Right now, this tree is in the cloud, and every roll in its belly,
every elbow on every arm lifts up these forests of fingers
peeling off like stolen cars. They call them leaves because
you haven’t left yet. When you do, you find them. My pictures
are stacking up like crackers on a cheese plate, something
for me to choke on later, after they’ve sat on the table a while.
Across the gravel is the sumac and the poison sumac and the
kudzu. Across the lake is pine trees. Across my heart, the pictures
are going into the computer, and I’m gonna compile them into one
tree froze in this desperate moment. Not twenty feet away,
unripe persimmons hang where I can reach them. A numb mouth
could do me some good. My dry tongue stuck to my dry cheek,
let’s peel off the dead skin and write prayers, because this is
the collar rot to hang in the Louvre, collar rot to be welded
together in front of Fernbank. This is the fall of a redacted summer,
where the leaves all come down at once and we’re left raking
it over. In my room, behind my ugly metal bookshelf Papa made
when he worked at Hon, is an old portrait of some white lady
I don’t know. I remember painting the laundry room, before
I lived here and there being candles all over the place.

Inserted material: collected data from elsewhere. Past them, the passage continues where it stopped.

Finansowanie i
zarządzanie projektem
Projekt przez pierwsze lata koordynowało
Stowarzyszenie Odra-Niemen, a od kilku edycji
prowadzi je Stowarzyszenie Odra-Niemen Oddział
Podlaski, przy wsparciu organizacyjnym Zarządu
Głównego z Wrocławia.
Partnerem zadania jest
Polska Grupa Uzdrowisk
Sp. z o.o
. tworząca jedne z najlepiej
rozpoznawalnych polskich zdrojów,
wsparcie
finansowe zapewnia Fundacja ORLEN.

The lake catches sunlight all weird. Its surface is like a tarp
shiny in the wrong places. This tree is a winch dragging
me up like a lakebed. The swamp downhill is a cistern
full of undrinkable water. In the hills is a water tower,
and I don’t know if its full or not. I can’t stand a dead
tree. Or a dead metaphor, like that one about holes
nailed into a door frame when you lie. All the Flemish
still lifes look like they were painted in my old barn.
The one they tore down after we lost the house.
Every dogwood tree I’ve hung around winds up sideways.
I hate how much people love the symmetry you find
in a lake shining some fallen thing back. Like a birdworn
branch is more beautiful when the cheapest sky there is
paints some shimmering shade of it. I want the whole thing
on camera. Now I’m taking video. No tripod but I combed
the grass apart so it can watch me dance like an Apostolic.
Gnats in my belly, I eat good. Petals of a dogwood bitter
in my mouth like strong tea. And the leaves, my goodness
the leaves. Far too early in summer for leaves this color.